There is quite a bit of presuming one has to make with this comic. We never see the police officer, yet we know the sole speaker of the comic is a police officer. Each panel’s first sentence mirrors the beginning sentence structure of Miranda Rights. It alternates between “You have the right…” and “I have the right…” Other textual clues, such as the “my police chief” of the top right panel and the “I have the right to be investigated by people I work with” (see Fig. 2) insinuate this character’s profession, it is the parroting of the Miranda Rights that is most telling of this figure’s authority. Like in Captain Confederacy and (Forever Free): Dress Your Best, this white figure commands authority despite being merely omnipresence and never fully embodied for the reader. However, in Knight’s work, that authority is heightened by the fact that the character is presumably alive while the black body is dead. Seeing this police officer murder a Black body, yet speak to it in the same manner as if the body were alive -- the lack of individual distinction between a living Black body and a dead Black body -- is chilling. The fact that those words are about rights is haunting.And what of the black body in this scene? We know it is a body of a man of color because his hand is colored more darkly than the officer’s (see Fig. 1). The body lies face down, back containing three holes presumably from bullets fired by the smoking gun. Despite the rightful assumption that the Black body is dead, the corpse contains one of the only visual movement throughout the comic. Whereas the smoke of the gun and the dialogue in the speech bubbles imply movement, the comic becomes a comic -- it shows sequencing -- through the increasing amount of blood seeping through the bullet holes from panel-to-panel (compare Fig. 1 to Fig. 2 to Fig 3). Warhol used an image of a real, living Black man being attacked, yet Knight’s cartoon representation of a Black male is more violent than Warhol’s. Warhol’s darkening of the image and removal of its context took away the humanity.
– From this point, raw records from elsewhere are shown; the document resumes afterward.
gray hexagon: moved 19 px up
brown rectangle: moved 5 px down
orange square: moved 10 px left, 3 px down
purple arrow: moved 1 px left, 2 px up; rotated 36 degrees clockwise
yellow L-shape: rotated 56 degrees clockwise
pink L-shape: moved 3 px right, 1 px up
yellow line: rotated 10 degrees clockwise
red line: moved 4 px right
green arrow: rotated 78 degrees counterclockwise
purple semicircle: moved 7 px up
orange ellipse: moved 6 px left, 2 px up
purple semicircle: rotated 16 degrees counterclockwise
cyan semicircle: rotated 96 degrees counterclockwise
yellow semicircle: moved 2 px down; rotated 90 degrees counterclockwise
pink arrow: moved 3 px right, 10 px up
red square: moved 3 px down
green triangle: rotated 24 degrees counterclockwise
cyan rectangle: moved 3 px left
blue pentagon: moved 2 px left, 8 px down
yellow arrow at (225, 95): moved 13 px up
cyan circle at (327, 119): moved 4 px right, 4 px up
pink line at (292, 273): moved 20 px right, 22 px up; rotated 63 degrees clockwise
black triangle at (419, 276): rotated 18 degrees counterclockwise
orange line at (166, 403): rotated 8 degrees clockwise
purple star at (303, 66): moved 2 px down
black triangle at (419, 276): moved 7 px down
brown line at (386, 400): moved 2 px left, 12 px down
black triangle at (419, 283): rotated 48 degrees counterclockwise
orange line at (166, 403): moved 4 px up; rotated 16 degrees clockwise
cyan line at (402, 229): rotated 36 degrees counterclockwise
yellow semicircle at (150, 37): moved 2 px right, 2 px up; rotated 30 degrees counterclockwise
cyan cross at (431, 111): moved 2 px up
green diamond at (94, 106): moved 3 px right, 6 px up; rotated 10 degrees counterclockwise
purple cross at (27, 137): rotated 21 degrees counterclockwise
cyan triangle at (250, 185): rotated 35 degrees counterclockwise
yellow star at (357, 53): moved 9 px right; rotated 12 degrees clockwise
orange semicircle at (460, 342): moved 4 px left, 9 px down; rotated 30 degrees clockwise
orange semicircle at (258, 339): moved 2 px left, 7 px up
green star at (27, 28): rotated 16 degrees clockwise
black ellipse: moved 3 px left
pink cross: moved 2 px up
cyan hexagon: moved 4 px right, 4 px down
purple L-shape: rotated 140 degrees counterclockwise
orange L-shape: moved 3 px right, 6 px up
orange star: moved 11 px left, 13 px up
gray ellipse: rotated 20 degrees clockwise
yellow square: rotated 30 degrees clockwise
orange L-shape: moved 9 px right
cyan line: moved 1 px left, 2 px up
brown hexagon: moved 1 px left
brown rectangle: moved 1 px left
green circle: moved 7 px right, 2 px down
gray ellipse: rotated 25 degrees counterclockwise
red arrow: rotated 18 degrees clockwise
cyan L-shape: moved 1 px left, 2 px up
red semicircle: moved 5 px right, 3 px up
As such, the violence to that Black man is not as troubling -- the viewer can gaze upon that image with relative comfort. Knight’s Black body is a simplified symbol of a Black body. Like Warhol, we can also not see this character’s face. And yet, the Black man here is so much more human and effective.
This is possibly because of the character’s lack of realism. Scott McCloud calls this “amplification through simplification”: “[b]y stripping down an image to its essential ‘meaning,’ an artist can amplify that meaning in a way that realistic art can’t.” (McCloud 30). By reducing the Black body to two distinguishing physical features (darker skin and curly hair) and a sociopolitical one (police brutality towards Blacks), Knight humanizes and elicits strong emotions from a Black cartoon. Knight’s comic relies on the reader’s understanding of 2015 American politics and history to understand the comic. There is less visual narrative help and more reliance on the reader’s knowledge and presumptions. This pays off in creating a comic that has the reader see and feel for the brutalization of and indifference towards Black bodies.
- McCloud, Scott. Understanding Comics: The Invisible Art, First edition ed., HarperPerenniel, 1994.